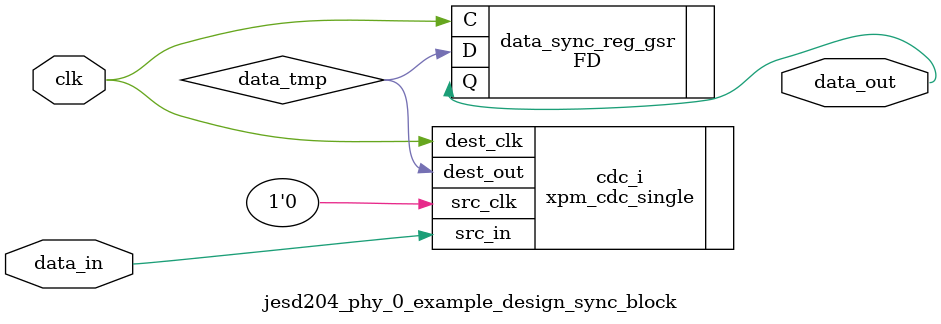
<source format=v>

`timescale 1ps / 1ps
`define USE_XPM_CDC

module jesd204_phy_0_example_design_sync_block #(
  parameter INITIALISE = 1'b0
)
(
  input        clk,              // clock to be sync'ed to
  input        data_in,          // Data to be 'synced'
  output       data_out          // synced data
);
`ifdef USE_XPM_CDC
  wire data_tmp;
  
  // Use the new Xilinx CDC libraries. 
  // This will become standard in future releases
  xpm_cdc_single #(
  .DEST_SYNC_FF  (4), // Number of registers in the destination clock domain to account for MTBF
  .SRC_INPUT_REG (0)  // Determines whether there is an input register in src_clk domain.  
                      // SRC_INPUT_REG = 0, input register is not present
  ) cdc_i  (
  .src_clk  (1'd0     ),	
  .dest_clk (clk      ),	
  .src_in   (data_in  ),
  .dest_out (data_tmp )
  );

  (* ASYNC_REG = "TRUE", SHREG_EXTRACT = "NO" *)
  FD #(
    .INIT (INITIALISE[0])
  ) data_sync_reg_gsr (
    .C  (clk     ),
    .D  (data_tmp),
    .Q  (data_out)
  );

`else
  // Internal Signals
  wire   data_sync0;
  wire   data_sync1;
  wire   data_sync2;
  wire   data_sync3;
  wire   data_sync4;


  (* ASYNC_REG = "TRUE", SHREG_EXTRACT = "NO" *)
  FD #(
    .INIT (INITIALISE[0])
  ) data_sync_reg0 (
    .C  (clk),
    .D  (data_in),
    .Q  (data_sync0)
  );

  (* ASYNC_REG = "TRUE", SHREG_EXTRACT = "NO" *)
  FD #(
   .INIT (INITIALISE[0])
  ) data_sync_reg1 (
  .C  (clk),
  .D  (data_sync0),
  .Q  (data_sync1)
  );

  (* ASYNC_REG = "TRUE", SHREG_EXTRACT = "NO" *)
  FD #(
   .INIT (INITIALISE[0])
  ) data_sync_reg2 (
  .C  (clk),
  .D  (data_sync1),
  .Q  (data_sync2)
  );

  (* ASYNC_REG = "TRUE", SHREG_EXTRACT = "NO" *)
  FD #(
   .INIT (INITIALISE[0])
  ) data_sync_reg3 (
  .C  (clk),
  .D  (data_sync2),
  .Q  (data_sync3)
  );

  (* ASYNC_REG = "TRUE", SHREG_EXTRACT = "NO" *)
  FD #(
   .INIT (INITIALISE[0])
  ) data_sync_reg4 (
  .C  (clk),
  .D  (data_sync3),
  .Q  (data_sync4)
  );

  assign data_out = data_sync4;
`endif
endmodule

</source>
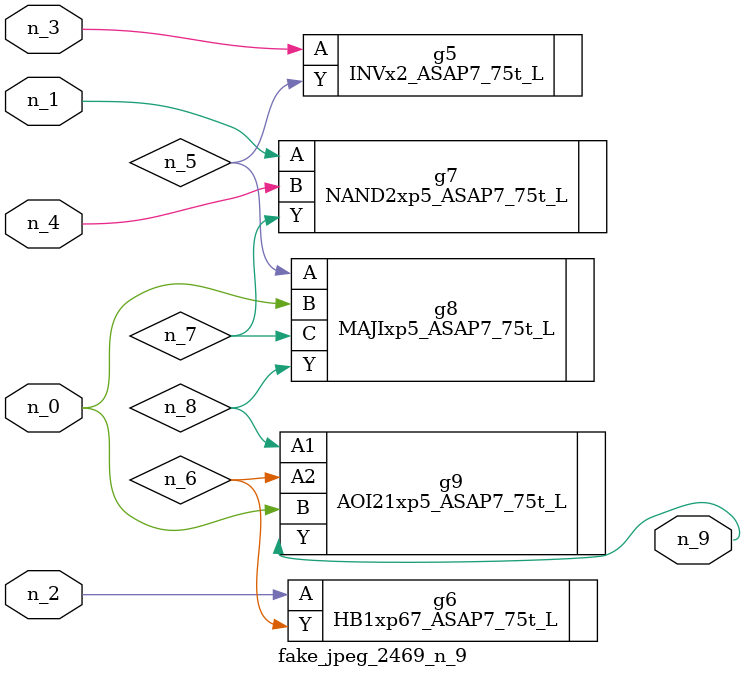
<source format=v>
module fake_jpeg_2469_n_9 (n_3, n_2, n_1, n_0, n_4, n_9);

input n_3;
input n_2;
input n_1;
input n_0;
input n_4;

output n_9;

wire n_8;
wire n_6;
wire n_5;
wire n_7;

INVx2_ASAP7_75t_L g5 ( 
.A(n_3),
.Y(n_5)
);

HB1xp67_ASAP7_75t_L g6 ( 
.A(n_2),
.Y(n_6)
);

NAND2xp5_ASAP7_75t_L g7 ( 
.A(n_1),
.B(n_4),
.Y(n_7)
);

MAJIxp5_ASAP7_75t_L g8 ( 
.A(n_5),
.B(n_0),
.C(n_7),
.Y(n_8)
);

AOI21xp5_ASAP7_75t_L g9 ( 
.A1(n_8),
.A2(n_6),
.B(n_0),
.Y(n_9)
);


endmodule
</source>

┄┄┄┄┄┄┄┄┄┄

§ **EXERCISE INSTRUCTIONS**: The reply should consist only of the lines from the top of the material above through the line with "to be 'synced'", printed exactly, pictures omitted.

§ **COMPLETED EXERCISE**:
<source format=v>

`timescale 1ps / 1ps
`define USE_XPM_CDC

module jesd204_phy_0_example_design_sync_block #(
  parameter INITIALISE = 1'b0
)
(
  input        clk,              // clock to be sync'ed to
  input        data_in,          // Data to be 'synced'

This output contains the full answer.